Integration by Partial Fractions 部分分式积分法

When the integrand is a rational function (a ratio of two polynomials), partial fractions decompose it into a sum of simpler fractions that can be integrated directly. The denominator must be factorised first. For a proper fraction where the numerator’s degree is less than the denominator’s, decompose into partial fractions with unknown constants, solve for the constants, then integrate term by term. This technique is particularly powerful because the resulting integrals are typically natural logarithms.
当被积函数是有理函数（两个多项式的比值）时，部分分式将之分解为可直接积分的简单分式之和。分母必须先因式分解。对于真分数（分子次数低于分母），将其分解为含未知常数的部分分式，解出常数，然后逐项积分。这个技巧特别强大，因为积分结果通常是对数函数。

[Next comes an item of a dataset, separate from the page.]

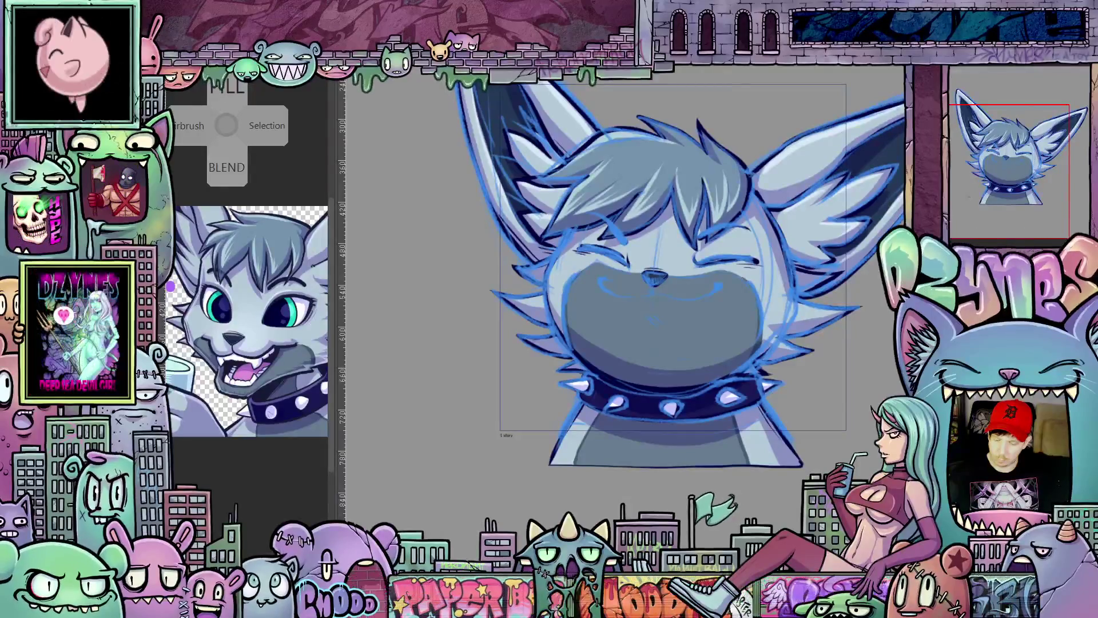
scroll(702, 344, up, 2)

Consider ∫ (3x + 5)/(x² − 1) dx. Factor the denominator: x² − 1 = (x − 1)(x + 1). Write: (3x + 5)/(x² − 1) = A/(x − 1) + B/(x + 1). Multiply both sides by (x − 1)(x + 1): 3x + 5 = A(x + 1) + B(x − 1). Expand: 3x + 5 = (A + B)x + (A − B). Equate coefficients: A + B = 3 and A − B = 5. Solving gives A = 4, B = −1. The integral becomes ∫ 4/(x−1) dx − ∫ 1/(x+1) dx = 4ln|x−1| − ln|x+1| + C.
考虑∫ (3x + 5)/(x² − 1) dx。对分母因式分解：x² − 1 = (x − 1)(x + 1)。写出：(3x + 5)/(x² − 1) = A/(x − 1) + B/(x + 1)。两边同乘(x − 1)(x + 1)：3x + 5 = A(x + 1) + B(x − 1)。展开：3x + 5 = (A + B)x + (A − B)。比较系数：A + B = 3且A − B = 5。解得A = 4，B = −1。积分变为∫ 4/(x−1) dx − ∫ 1/(x+1) dx = 4ln|x−1| − ln|x+1| + C。

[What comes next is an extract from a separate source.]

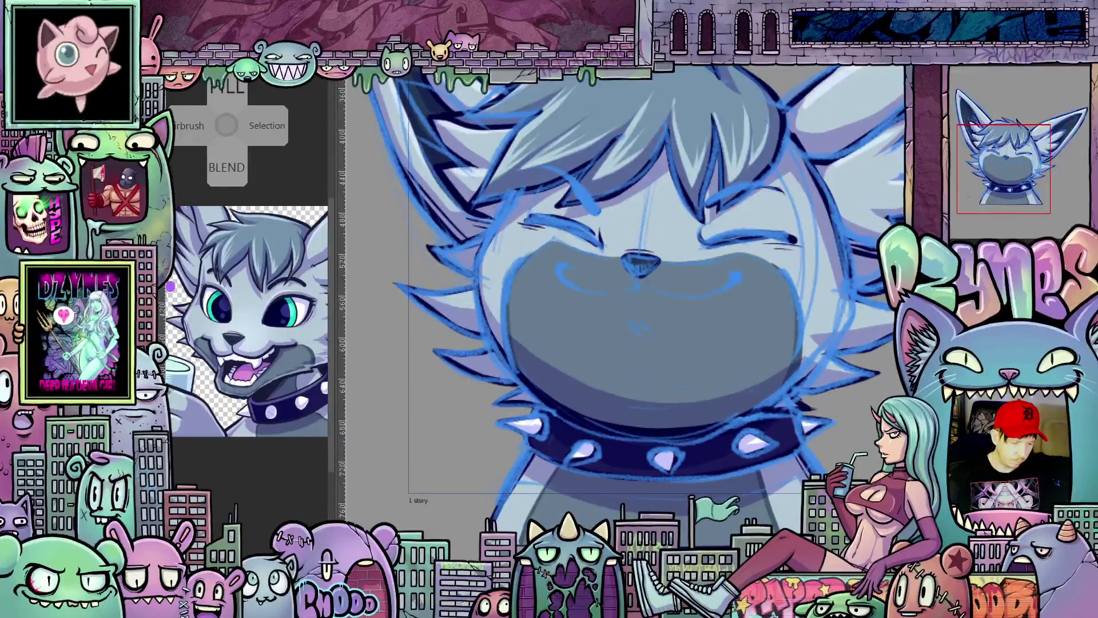
Step: Pan to the face and hide the face colour fill to expose the blue sketch
drag(617, 369, 671, 429)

For denominators with repeated linear factors like (x + 2)², you need terms for each power: A/(x + 2) + B/(x + 2)². For irreducible quadratic factors like (x² + 4), the partial fraction takes the form (Ax + B)/(x² + 4). The integration of such terms may require completing the square and using substitution, or recognising arctan forms. A-Level examiners often combine partial fractions with substitution or arctan integration to test your ability to chain multiple techniques.
对于有重复线性因式的分母如(x + 2)²，需要每个幂次各设一项：A/(x + 2) + B/(x + 2)²。对于不可约二次因式如(x² + 4)，部分分式形式为(Ax + B)/(x² + 4)。积分这类项可能需要配方后用换元法，或识别出arctan形式。A-Level出题人常将部分分式与换元法或arctan积分结合，以考察你串联多种技巧的能力。

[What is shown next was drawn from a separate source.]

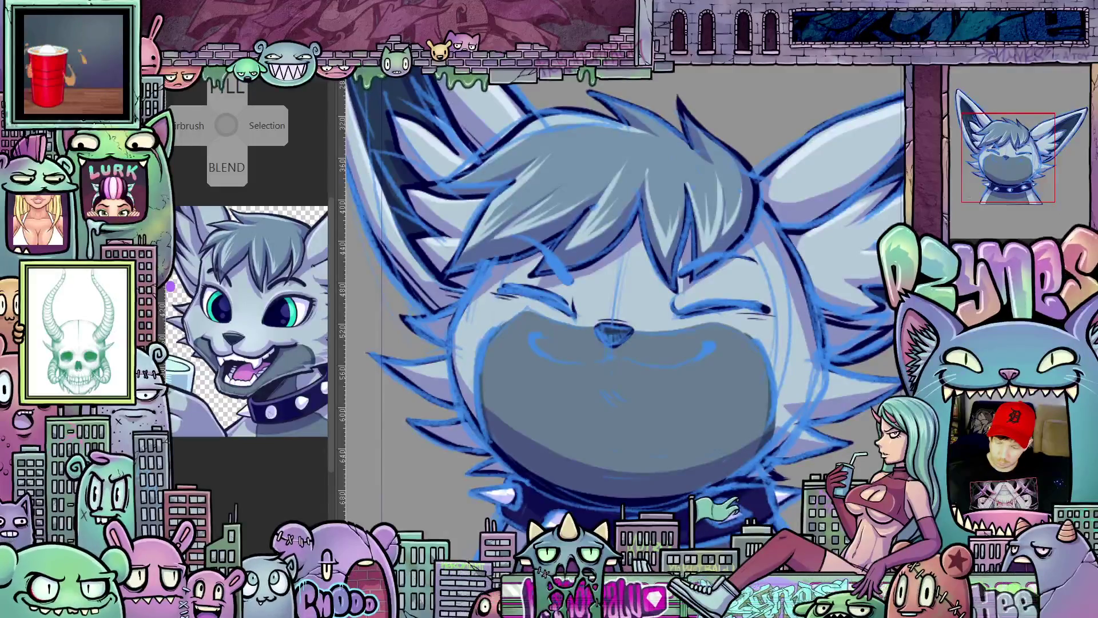
key(ctrl+z)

A common trap: before decomposing into partial fractions, check if the rational function is improper (numerator degree ≥ denominator degree). If so, perform polynomial long division first. The quotient becomes a polynomial that integrates directly, and the remainder ： now a proper fraction ： is where partial fractions apply. Skipping this step produces an incorrect decomposition and wastes valuable exam time.
一个常见陷阱：在分解部分分式之前，检查有理函数是否为假分数（分子次数不小于分母次数）。如果是，先进行多项式长除法。商成为可直接积分的多项式，余数：现在是一个真分数：才是部分分式的应用对象。跳过这一步会产生错误的分解并浪费宝贵的考试时间。

Summary and Exam Tips 总结与考试技巧

Each integration method has its own signature: substitution shines when you see a function and its derivative paired together; integration by parts handles products where one factor simplifies upon differentiation; and partial fractions decompose rational functions into log-integrable pieces. The hardest A-Level questions mix these techniques ： for example, a substitution that transforms a radical into a rational function, followed by partial fractions. Practise identifying which method to apply first: scan the integrand for composite structures (substitution), product patterns (by parts), or rational expressions (partial fractions). Always check your answer by differentiating, and remember that if one method leads to a dead end, simply start again with a different approach. With deliberate practice across all three methods, integration becomes a reliable source of marks rather than a source of anxiety.
每种积分法都有其特征信号：当看到一个函数与其导数成对出现时，换元法最为有效；分部积分法处理其中一个因式微分后化简的乘积；部分分式法将有理函数分解为可化为对数的片段。最难的A-Level题目融合这些技巧：例如，换元将根式转化为有理函数后再用部分分式。练习识别先应用哪种方法：扫描被积函数中是否有复合结构（换元）、乘积模式（分部）、或有理表达式（部分分式）。始终通过微分来验证答案，记住如果一种方法走进死胡同，只需用不同方法重新开始。通过对三种方法的有针对性练习，积分将成为可靠的得分来源而非焦虑来源。